Although my orders from Commodore Bell contemplated my keeping a close blockade of Aransas, I had received, in view of the extent of coast I was expected to care for, permission to exercise a certain amount of discretion, which I felt assured would warrant me in running down to the Rio Grande under the existing circumstances.

That was the southern limit of the Texan coast, about one hundred and seventy-five miles from Aransas, and was included in my beat, as the Anderson was the only ship on the blockade between Galveston and Matamoras.

When I notified Mr. Bailey of my intention and gave orders for getting under weigh at daylight the following morning, my executive officer did not attempt to conceal his pleasure at the prospect of a change from the deadly monotony of the blockade; and I observed that evening, as I took my after-dinner exercise on the poop, that the songs from the forecastle displayed an unusual amount of vigor in the choruses. Indeed, I had never heard “Dick Turpin’s Ride to York” go off with such vim, and the chorus,—

“My bonny, my bonny, my bonny Black Bess,”

could almost have been heard on the sand hills, three miles away, that sheltered our Confederate friends, the Texan Rangers.
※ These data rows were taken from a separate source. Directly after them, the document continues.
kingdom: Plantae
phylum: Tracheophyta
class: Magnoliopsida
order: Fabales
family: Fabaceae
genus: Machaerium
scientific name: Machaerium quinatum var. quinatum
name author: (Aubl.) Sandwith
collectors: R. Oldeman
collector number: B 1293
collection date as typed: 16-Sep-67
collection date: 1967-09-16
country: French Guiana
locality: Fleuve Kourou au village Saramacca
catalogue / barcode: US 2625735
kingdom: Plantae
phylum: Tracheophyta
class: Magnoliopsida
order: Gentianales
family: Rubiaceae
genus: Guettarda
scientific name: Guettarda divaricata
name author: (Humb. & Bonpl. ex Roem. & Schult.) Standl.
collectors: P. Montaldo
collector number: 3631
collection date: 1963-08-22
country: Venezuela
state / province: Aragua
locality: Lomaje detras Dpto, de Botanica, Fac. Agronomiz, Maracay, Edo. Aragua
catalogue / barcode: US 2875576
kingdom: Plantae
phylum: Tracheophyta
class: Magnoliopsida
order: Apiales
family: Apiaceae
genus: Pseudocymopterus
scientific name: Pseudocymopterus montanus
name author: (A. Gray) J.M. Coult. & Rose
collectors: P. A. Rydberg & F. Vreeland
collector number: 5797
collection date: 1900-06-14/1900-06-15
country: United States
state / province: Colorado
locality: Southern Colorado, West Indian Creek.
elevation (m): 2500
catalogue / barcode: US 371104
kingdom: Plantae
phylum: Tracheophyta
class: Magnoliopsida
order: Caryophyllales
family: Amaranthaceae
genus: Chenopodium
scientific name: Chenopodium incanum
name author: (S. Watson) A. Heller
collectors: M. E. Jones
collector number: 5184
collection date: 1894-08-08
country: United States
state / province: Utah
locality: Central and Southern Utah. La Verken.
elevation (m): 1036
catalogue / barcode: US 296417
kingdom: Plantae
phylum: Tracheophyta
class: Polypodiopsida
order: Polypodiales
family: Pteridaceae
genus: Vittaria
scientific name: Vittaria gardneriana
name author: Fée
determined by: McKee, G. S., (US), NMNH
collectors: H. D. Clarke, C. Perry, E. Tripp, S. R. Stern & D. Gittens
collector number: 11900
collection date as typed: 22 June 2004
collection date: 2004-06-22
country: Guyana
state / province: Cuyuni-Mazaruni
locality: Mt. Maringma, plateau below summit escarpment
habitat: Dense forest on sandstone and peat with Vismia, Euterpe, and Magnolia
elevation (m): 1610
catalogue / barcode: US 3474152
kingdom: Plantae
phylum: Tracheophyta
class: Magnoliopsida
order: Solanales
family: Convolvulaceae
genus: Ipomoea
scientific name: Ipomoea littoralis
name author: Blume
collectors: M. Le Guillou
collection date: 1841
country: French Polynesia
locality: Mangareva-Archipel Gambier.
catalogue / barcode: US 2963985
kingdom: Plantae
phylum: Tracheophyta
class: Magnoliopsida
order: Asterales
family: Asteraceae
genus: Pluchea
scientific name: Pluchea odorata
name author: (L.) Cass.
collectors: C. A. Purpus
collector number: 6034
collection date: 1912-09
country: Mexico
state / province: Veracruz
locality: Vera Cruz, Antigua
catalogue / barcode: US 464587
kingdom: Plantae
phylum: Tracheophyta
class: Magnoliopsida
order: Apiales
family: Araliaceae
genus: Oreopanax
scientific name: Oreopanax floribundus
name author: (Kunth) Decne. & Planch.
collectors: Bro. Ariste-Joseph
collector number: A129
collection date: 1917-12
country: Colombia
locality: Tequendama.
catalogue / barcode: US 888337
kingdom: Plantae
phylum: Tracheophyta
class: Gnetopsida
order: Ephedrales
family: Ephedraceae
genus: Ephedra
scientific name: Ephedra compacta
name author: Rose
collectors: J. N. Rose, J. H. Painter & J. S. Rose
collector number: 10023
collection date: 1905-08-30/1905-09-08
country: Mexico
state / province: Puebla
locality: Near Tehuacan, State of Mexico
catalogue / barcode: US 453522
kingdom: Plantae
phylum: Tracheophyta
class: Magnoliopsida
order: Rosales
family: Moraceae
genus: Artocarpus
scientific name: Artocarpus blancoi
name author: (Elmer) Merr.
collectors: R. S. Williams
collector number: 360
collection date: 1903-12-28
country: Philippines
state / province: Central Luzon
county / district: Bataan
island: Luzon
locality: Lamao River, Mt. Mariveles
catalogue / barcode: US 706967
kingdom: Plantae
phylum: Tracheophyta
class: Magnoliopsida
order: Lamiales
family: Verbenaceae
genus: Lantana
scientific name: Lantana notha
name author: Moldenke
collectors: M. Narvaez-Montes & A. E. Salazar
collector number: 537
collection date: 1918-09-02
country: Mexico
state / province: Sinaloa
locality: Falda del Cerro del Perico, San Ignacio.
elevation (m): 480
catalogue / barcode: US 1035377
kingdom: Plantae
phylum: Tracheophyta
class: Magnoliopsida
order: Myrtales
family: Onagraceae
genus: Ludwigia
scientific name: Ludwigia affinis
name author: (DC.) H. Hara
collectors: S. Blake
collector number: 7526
The next morning we were off bright and early with a fresh breeze from the northward, and the following day we dropped our anchor just north of the imaginary line that divided Mexican from American waters. In fact, I was so close to this boundary line that, although I laid my anchor on American bottom, when the wind was from the northward my ship swung into Mexican water. By treaty this line, starting from the centre of the mouth of the Rio Grande, runs out three miles W. N. W. I mention this particularly, as its importance in my story will be discovered farther on.